Dr. Mendenhall has nearly 30 years of experience and specializes in the areas of breast cancer, Hodgkin’s disease, lymphomas and pediatric cancers. She also treats patients who have prostate cancer and other malignancies. Dr. Mendenhall is a leader in research, has extensive experience in cooperative group trials (COG) and has produced nearly 160 published works, including articles in such publications as American Journal of Clinical Oncology, Cancer, and the Journal of the American Medical Association. In addition, she has been named in several leading women’s magazines as one of the nation’s top doctors for women with cancer. Currently, Dr. Mendenhall is responsible for the day-to-day clinical operations of the UF Health Proton Therapy Institute.

Folakemi Odedina, Ph.D.

Pharmacotherapy and Translational Research
UF College of Pharmacy
Director of UF Health Cancer Center Cancer Health Disparities

Dr. Odedina’s research program focuses on the predictors of health disparities and cost-effective, community-based behavioral interventions to improve the health of Black men. She has directed more than 20 research projects, including: (1) the Florida A&M University Center for Minority Prostate Cancer Training and Research (CMPC), which comprises a trans-disciplinary team of clinical, behavioral and basic scientists; and (2) a landmark Department of Defense prostate cancer research project which accrued over 3,000 Black men in Florida.

Elias Sayour, M.D., Ph.D.

Assistant Professor of Neurosurgery, and Pediatrics
UF College of Medicine
Principal Investigator of the RNA Engineering Laboratory,
Preston A. Wells, Jr. Center for Brain Tumor Therapy and UF Brain Tumor Immunotherapy Program

Dr. Sayour is currently an NIH funded investigator, a University of Florida Term Professor, and a board certified pediatrician and oncologist. He is working to develop lipid-nanoparticles to train the immune system to fight cancer, and has received many awards for his work including the U.S. Department of Defense Cancer Research Award, the American Brain Tumor Association Discovery Award, and Hannah’s Hereos St. Baldrick’s Scholar Award. Dr. Sayour has spearheaded new paradigm treatments currently being tested in canine (pet dog) patients with terminal brain cancer, and also serves as Principal Investigator/Study Chair on first-in human immunotherapy studies for children with aggressive brain cancers.

William B. Slayton, M.D.

Associate Professor and Division Chief
Pediatric Hematology/Oncology
UF Health Shands Children’s Hospital

“Dr.
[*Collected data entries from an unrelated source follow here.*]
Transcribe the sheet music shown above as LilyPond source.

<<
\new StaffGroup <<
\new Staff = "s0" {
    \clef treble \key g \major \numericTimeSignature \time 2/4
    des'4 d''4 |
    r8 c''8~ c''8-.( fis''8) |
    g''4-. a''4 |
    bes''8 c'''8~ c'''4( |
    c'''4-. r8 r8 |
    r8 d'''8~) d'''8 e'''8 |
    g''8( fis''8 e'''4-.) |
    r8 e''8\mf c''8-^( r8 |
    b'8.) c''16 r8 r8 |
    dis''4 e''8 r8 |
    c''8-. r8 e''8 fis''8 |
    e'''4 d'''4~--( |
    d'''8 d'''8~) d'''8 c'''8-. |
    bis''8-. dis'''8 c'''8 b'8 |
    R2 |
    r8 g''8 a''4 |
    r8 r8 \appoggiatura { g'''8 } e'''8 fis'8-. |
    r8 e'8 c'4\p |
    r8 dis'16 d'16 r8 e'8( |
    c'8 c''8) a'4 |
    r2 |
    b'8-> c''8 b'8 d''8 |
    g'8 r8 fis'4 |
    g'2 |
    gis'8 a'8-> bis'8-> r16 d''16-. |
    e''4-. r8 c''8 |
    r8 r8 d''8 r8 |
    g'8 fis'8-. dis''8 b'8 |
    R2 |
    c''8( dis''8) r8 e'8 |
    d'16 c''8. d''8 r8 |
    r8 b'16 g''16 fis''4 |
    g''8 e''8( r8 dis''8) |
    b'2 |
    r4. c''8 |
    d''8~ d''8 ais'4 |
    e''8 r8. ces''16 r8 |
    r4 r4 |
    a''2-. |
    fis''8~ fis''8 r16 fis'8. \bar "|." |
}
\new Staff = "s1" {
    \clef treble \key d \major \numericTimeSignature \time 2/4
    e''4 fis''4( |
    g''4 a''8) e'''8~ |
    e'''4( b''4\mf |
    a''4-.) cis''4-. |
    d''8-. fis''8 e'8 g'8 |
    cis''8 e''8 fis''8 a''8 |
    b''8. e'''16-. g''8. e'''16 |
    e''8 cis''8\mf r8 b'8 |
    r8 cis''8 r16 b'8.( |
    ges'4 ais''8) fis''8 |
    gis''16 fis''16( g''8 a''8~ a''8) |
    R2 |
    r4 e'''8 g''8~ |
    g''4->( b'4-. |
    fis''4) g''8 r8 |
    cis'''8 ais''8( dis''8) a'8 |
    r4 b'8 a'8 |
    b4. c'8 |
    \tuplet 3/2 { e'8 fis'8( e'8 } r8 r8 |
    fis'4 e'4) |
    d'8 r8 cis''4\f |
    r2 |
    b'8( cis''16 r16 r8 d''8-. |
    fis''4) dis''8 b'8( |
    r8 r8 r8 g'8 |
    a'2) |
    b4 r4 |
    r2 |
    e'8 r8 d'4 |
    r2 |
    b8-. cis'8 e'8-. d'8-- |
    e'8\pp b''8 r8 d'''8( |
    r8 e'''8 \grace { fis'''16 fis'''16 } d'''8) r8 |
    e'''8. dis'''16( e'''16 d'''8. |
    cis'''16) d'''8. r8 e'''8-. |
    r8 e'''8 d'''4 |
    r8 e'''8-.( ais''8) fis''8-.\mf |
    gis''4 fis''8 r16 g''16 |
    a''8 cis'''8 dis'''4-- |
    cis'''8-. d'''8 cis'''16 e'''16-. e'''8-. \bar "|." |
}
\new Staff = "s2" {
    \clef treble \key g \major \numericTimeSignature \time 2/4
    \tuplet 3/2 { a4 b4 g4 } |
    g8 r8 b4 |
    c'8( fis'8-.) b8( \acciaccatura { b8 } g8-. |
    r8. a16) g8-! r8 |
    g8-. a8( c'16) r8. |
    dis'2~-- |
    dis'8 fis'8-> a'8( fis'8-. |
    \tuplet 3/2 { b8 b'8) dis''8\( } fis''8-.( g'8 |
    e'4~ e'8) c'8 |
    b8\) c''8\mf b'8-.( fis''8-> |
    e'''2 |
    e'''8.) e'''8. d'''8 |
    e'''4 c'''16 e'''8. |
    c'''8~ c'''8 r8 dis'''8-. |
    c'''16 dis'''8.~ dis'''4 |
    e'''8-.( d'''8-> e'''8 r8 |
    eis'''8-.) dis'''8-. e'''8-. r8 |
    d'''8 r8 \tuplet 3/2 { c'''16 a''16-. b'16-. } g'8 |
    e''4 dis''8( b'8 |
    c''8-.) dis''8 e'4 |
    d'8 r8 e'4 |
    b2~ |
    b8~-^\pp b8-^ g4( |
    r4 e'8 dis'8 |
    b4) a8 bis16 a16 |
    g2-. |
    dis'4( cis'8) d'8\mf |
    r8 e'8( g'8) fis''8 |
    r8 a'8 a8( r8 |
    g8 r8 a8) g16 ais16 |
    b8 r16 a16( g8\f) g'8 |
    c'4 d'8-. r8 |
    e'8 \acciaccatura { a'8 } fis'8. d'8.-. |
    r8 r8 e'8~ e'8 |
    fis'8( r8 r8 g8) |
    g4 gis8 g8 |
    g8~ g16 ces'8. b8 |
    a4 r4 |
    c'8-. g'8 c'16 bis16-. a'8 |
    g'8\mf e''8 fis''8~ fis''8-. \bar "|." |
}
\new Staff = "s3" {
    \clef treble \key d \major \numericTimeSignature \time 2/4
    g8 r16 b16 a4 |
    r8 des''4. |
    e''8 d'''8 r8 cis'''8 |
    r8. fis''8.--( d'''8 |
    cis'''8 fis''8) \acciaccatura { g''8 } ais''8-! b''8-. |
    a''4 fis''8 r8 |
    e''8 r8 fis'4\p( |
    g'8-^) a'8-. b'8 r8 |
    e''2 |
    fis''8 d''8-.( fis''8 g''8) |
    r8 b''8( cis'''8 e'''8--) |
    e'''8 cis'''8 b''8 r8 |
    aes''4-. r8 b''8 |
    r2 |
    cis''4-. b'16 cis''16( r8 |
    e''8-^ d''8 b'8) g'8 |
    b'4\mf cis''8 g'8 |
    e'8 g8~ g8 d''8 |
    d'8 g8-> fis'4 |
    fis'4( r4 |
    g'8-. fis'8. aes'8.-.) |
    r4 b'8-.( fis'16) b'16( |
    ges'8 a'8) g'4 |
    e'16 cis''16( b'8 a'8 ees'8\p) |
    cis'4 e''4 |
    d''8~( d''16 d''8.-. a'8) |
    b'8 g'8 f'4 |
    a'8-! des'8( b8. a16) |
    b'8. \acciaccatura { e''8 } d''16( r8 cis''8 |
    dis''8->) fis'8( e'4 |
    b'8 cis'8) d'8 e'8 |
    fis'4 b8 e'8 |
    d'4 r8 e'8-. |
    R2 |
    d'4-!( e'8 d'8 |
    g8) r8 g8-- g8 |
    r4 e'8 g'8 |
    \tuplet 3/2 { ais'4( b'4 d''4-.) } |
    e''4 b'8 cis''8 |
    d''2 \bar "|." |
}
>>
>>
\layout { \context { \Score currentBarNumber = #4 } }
Bill” joined the division in 2002 with a focus on platelet disorders and leukemia. He currently chairs the Children’s Oncology Group clinical trial AALL0622, Improved Targeted Tyrosine Kinase therapy for Ph+ Acute Lymphoblastic Leukemia. His laboratory has interest in how normal and leukemic stem cell interact with the bone marrow microenvironment. Current projects are focused on developing better therapies for Ph+ Acute Lymphoblastic Leukemia and Infant Leukemia.

Margaret Wallace, Ph.D.

Professor, Department of Molecular Genetics and Microbiology
UF College of Medicine
Dr. Wallace’s laboratory’s long-term project is the molecular study of neurofibromatosis 1 (NF1), a common dominant condition characterized by localized overgrowth of neural crest tissues. This condition is caused by mutations in the NF1 tumor suppressor gene (germline and often somatic), a large complex gene whose protein is not well understood. Other work planned or underway involves understanding the protein-level result of various mutations, phenotype-genotype correlations (particularly in NF1 microdeletion cases), use of human tumor Schwann cell cultures (some of which we have immortalized) for xenograft testing of drug therapies, searching for epigenetic effects at the NF1 and other loci in tumors, and investigating the role of steroid hormones in NF1.